▸ **Task set**
**A.** Rewrite the entries from their first line through the line containing "title Översikt [82, 49, 1571, 257]", replacing "transcribe" with "write out" and keeping everything else the same.
**B.** Write the next part of the forum thread about the $1 drop in BCE stock, picking up after its last line.

▸ **Selected passage**
begin

# Any reason for the $1 drop on BCE today?



## favelle75 (Feb 6, 2013)

Can't find any news and earnings report isn't until August 8th.


----------



## PuckiTwo (Oct 26, 2011)

I saw a note that bce was today downgraded by scotiabank to sector perform. I can,t find have the right link. try this www.analystratings.net/ratings/Canada/latest


----------



## My Own Advisor (Sep 24, 2012)

Another residual hit because of Verizon? 

Time to buy more I guess.


----------



## doctrine (Sep 30, 2011)

I think it's a Verizon thing. Telus was down a lot too. Both are at great entry points; 5.5% yield for BCE and 4.5% for Telus.


----------



## blin10 (Jun 27, 2011)

Never understood this, so what if Verizon will come in, it's not like they'll be offering half price on their plans... not to mention, they will need to invest a ton of money and time to build towers Canada wide, simply buying Wind will not do it, they have terrible coverage.


----------



## leeder (Jan 28, 2012)

On a side note, Telus is doubling its share buyback. I hope that will increase the stock price tomorrow.


----------



## dubmac (Jan 9, 2011)

I think the Verizon threat is over-blown....but it is likely responsible for the drop in BCE and T


----------



## gibor365 (Apr 1, 2011)

all telcos were down, RCI also dropped today... imho all 3 is a good entry point.... and I doubt VZ will really want to compete in Canada with our population less than California's and huge territory...they should go to Africa and this is what VOD does.
We paying $47 for unlimited high speed Internet 27mbps, Rogers offers even for cheaper price 37mbps.... in order to switch to VZ or other carrier, price should be less than $25-30. Can VZ do it?! Another thing .... many heavy users use a lot of traffic for not really legel downloading, and I wouldn't do it with US company 
Interestingly that VZ is not really benefits fron those rumors... 3 month return for VZ down 3.7% when S&P is up 8.5%


----------



## My Own Advisor (Sep 24, 2012)

If VZ keeps dropping, going to buy some for RRSP. Problems with telco stocks solved - own 'em all.


----------



## bflannel (Apr 21, 2013)

blin10 said:


> Never understood this, so what if Verizon will come in, it's not like they'll be offering half price on their plans... not to mention, they will need to invest a ton of money and time to build towers Canada wide, simply buying Wind will not do it, they have terrible coverage.

end

▸ **Extracted data**
begin

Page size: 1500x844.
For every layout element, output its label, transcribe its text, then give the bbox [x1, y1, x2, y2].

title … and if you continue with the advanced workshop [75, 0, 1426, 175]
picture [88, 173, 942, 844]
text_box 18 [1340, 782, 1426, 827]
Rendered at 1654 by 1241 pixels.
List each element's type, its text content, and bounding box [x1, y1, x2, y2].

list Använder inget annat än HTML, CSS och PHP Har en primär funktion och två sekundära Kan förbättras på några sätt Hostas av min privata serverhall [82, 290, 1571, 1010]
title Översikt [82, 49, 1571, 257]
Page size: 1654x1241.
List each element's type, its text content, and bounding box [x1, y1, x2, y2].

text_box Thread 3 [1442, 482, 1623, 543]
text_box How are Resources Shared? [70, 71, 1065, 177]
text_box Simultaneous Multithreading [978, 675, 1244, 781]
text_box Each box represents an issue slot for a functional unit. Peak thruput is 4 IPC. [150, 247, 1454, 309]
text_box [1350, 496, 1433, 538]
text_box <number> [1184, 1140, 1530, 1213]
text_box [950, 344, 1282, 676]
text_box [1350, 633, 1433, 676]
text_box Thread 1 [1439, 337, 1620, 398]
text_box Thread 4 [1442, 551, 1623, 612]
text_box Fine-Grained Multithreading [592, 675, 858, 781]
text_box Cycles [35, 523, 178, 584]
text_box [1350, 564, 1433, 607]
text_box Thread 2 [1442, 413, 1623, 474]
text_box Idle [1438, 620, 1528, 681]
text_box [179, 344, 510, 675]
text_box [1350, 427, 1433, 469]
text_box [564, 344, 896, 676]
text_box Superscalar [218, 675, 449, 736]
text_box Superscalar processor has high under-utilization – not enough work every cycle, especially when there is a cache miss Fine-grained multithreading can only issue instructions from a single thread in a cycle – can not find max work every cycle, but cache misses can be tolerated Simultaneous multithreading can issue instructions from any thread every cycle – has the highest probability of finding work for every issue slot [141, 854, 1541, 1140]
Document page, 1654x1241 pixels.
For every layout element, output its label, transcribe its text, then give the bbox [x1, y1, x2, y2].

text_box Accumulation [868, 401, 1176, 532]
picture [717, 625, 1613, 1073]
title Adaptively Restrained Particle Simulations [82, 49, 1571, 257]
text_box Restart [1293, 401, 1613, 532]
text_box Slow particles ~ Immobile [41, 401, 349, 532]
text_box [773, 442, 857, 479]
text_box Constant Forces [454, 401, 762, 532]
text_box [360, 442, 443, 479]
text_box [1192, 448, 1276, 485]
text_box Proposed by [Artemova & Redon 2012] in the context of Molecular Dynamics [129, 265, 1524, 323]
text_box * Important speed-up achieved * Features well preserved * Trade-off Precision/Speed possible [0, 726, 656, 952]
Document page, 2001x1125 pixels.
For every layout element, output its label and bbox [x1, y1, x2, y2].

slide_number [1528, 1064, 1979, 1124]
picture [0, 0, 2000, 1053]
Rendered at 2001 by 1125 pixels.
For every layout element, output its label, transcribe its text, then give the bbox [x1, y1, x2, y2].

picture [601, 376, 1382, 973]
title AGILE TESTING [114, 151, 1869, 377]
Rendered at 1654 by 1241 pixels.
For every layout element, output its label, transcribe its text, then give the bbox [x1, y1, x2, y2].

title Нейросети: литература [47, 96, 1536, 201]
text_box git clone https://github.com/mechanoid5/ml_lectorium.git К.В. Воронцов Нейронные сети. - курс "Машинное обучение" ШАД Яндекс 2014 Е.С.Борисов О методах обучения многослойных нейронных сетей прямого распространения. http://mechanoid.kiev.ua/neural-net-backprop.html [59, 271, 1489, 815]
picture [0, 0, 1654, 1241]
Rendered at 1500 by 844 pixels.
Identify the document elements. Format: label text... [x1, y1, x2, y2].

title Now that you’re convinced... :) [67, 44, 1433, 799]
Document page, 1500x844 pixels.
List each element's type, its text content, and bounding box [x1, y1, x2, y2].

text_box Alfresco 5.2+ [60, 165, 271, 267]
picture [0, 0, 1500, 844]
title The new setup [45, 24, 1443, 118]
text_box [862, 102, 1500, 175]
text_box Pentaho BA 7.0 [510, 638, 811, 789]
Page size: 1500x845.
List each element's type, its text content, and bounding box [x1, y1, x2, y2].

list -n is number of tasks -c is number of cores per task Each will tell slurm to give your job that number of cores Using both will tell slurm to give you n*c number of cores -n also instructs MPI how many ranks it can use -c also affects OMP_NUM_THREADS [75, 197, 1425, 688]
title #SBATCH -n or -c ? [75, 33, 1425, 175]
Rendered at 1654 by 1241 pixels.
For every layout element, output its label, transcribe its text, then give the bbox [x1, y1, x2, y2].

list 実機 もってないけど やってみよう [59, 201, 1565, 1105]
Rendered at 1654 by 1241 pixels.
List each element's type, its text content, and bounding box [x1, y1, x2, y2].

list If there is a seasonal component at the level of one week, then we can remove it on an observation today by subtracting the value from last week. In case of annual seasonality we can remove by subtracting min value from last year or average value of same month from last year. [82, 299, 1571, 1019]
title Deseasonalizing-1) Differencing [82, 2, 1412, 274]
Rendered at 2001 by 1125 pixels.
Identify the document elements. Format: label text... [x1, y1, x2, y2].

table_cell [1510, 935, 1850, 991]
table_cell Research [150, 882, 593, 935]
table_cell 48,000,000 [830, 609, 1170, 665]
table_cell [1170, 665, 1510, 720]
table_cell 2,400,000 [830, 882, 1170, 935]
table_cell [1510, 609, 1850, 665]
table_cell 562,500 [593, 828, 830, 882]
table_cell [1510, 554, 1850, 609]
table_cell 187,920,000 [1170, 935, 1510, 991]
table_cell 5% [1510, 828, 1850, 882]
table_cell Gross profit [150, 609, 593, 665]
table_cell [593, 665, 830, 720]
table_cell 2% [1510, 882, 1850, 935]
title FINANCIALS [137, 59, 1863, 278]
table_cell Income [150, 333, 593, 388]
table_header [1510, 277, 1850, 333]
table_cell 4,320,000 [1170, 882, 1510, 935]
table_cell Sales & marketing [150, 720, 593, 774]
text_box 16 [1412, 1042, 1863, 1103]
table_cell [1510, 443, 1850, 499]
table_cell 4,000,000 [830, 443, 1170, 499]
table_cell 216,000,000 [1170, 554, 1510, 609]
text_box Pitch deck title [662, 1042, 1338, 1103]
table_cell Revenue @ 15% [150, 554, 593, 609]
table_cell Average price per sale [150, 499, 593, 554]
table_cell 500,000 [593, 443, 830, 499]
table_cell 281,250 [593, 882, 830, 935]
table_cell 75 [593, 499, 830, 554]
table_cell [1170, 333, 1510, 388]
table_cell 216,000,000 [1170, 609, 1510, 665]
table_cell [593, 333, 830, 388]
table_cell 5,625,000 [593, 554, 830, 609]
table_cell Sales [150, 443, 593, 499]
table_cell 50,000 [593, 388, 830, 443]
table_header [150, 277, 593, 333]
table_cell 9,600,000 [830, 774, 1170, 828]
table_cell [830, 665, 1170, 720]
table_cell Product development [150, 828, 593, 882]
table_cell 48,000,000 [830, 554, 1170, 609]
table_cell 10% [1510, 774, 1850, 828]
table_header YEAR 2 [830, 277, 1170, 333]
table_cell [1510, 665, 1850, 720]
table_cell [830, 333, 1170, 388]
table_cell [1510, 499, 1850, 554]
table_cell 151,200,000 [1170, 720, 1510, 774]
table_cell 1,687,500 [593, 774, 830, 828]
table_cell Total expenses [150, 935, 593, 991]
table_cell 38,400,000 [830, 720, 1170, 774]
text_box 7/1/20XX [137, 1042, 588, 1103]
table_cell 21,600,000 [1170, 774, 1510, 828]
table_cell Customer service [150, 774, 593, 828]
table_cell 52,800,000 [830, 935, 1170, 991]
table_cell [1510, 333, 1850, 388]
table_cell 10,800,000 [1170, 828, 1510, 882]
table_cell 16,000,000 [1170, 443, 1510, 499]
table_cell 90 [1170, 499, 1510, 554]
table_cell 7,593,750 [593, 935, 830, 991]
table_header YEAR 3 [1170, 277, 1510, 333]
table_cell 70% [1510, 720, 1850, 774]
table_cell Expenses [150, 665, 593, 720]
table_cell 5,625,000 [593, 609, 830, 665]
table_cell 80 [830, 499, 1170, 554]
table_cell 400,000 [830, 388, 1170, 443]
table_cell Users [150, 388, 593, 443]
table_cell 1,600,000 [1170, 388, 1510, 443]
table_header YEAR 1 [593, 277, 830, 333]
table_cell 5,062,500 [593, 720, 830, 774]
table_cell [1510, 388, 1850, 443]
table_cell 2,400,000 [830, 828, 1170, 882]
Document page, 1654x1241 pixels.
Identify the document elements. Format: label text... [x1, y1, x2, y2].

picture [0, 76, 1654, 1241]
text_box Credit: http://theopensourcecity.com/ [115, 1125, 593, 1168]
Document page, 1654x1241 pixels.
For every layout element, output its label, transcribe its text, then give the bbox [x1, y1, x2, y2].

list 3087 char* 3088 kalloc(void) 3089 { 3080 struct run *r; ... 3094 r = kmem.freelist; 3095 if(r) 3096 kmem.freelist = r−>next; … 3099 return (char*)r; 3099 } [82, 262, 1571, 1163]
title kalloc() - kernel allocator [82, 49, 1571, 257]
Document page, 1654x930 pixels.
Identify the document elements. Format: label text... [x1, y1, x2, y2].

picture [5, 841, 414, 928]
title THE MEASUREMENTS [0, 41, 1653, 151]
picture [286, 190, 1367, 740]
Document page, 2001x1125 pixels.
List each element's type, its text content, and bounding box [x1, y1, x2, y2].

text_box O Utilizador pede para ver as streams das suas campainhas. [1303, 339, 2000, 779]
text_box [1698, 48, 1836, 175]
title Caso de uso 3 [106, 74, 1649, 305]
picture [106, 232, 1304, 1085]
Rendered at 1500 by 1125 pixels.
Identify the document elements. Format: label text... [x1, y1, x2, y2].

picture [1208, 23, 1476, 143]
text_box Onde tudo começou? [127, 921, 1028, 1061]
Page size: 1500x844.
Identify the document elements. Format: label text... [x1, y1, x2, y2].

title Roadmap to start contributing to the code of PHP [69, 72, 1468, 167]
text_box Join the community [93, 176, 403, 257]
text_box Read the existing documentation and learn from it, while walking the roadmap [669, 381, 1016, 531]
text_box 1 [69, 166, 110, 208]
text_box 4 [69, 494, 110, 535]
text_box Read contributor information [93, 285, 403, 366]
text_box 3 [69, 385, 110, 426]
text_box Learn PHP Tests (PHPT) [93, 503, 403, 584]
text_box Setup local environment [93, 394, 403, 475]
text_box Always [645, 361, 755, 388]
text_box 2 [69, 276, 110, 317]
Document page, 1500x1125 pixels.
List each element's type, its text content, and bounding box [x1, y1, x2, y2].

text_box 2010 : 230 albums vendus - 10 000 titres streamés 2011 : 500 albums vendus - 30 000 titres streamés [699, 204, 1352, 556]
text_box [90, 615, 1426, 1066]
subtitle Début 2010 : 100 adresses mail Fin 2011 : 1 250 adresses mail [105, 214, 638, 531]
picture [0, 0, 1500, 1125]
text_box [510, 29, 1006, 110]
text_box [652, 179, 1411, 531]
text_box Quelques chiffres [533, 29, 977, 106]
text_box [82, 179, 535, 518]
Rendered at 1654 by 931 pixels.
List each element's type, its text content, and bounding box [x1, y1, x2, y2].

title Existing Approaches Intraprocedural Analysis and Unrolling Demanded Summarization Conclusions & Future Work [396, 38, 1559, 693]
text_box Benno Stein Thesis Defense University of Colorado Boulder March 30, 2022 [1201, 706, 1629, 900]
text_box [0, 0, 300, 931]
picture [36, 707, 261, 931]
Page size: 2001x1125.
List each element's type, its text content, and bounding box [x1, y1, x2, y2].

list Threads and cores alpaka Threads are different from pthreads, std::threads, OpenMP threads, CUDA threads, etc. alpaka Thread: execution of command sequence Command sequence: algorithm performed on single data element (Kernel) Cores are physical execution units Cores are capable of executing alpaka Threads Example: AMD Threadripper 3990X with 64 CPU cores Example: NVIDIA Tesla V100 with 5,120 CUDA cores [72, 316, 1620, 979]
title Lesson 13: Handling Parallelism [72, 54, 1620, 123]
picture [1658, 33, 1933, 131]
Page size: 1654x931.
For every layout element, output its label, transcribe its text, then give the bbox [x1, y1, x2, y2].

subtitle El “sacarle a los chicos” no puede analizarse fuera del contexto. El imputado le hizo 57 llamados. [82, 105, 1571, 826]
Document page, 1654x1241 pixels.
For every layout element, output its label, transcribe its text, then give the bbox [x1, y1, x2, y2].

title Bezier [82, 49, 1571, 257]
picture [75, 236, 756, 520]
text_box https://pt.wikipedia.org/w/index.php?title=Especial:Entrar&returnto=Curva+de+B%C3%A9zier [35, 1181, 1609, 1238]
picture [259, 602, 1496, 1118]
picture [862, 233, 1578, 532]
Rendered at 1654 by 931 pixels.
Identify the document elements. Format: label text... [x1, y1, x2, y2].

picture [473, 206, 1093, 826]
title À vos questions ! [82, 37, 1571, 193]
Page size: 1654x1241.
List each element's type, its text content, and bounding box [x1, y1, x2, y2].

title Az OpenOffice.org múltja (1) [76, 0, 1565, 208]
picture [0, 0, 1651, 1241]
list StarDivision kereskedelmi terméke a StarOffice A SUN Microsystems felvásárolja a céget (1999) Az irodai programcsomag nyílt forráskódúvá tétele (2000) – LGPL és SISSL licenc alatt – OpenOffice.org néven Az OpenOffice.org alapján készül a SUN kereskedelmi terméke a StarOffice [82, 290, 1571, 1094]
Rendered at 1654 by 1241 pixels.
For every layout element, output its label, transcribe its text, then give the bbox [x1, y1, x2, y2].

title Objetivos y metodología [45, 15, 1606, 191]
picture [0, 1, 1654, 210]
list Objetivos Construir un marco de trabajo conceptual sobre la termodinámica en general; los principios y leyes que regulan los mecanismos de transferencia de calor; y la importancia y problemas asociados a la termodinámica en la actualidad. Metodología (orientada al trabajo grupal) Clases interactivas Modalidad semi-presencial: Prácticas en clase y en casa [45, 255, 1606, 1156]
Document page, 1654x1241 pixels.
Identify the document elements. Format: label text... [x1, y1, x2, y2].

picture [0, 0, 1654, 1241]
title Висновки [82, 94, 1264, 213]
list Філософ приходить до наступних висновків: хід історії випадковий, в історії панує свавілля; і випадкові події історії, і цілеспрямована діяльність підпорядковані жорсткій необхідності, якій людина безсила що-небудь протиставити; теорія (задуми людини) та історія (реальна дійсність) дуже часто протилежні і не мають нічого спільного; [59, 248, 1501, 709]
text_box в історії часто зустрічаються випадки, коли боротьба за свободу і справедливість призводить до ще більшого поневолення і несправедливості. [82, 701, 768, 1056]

end

▸ **Outputs**
**A.**
Page size: 1500x844.
For every layout element, output its label, write out its text, then give the bbox [x1, y1, x2, y2].

title … and if you continue with the advanced workshop [75, 0, 1426, 175]
picture [88, 173, 942, 844]
text_box 18 [1340, 782, 1426, 827]
Rendered at 1654 by 1241 pixels.
List each element's type, its text content, and bounding box [x1, y1, x2, y2].

list Använder inget annat än HTML, CSS och PHP Har en primär funktion och två sekundära Kan förbättras på några sätt Hostas av min privata serverhall [82, 290, 1571, 1010]
title Översikt [82, 49, 1571, 257]

**B.**
They will actually offer significant discount as their size and current pricing scheme both allows it and makes it profitable. Canada wide they aren't interested in building towers either, wind will allow them to turn key operate in the only telecom hot spot nation wide (Toronto, Ottawa, Montreal). Telus cell services seven million people a month (don't quote me on that) verizon doesn't even feel a seven million dent in their 100 +

I think short term it will be bad for everyone's telecom stocks but longer term I anticipate everything will even out once again. Not sure on a bottom for telus yet though, and dislike shaw as a whole, and see Rogers slipping and being the most affected.


----------



## favelle75 (Feb 6, 2013)

The Verizon deal doesn't explain it because both Telus and Rogers are up today with Bell down yet again.


----------



## Jungle (Feb 17, 2010)

Just so happens I started new positions for BCE and RCI.B in TFSA just before the drops.. they are down 10% and running out of contribution room to add. 
Long term holder cant let the noise scare my away, but they are pretty much responsible for lowing YTD TFSA returns right now.


----------



## blin10 (Jun 27, 2011)

i guess we have different opinions, I really doubt they will offer significant discount, but that's just my opinion..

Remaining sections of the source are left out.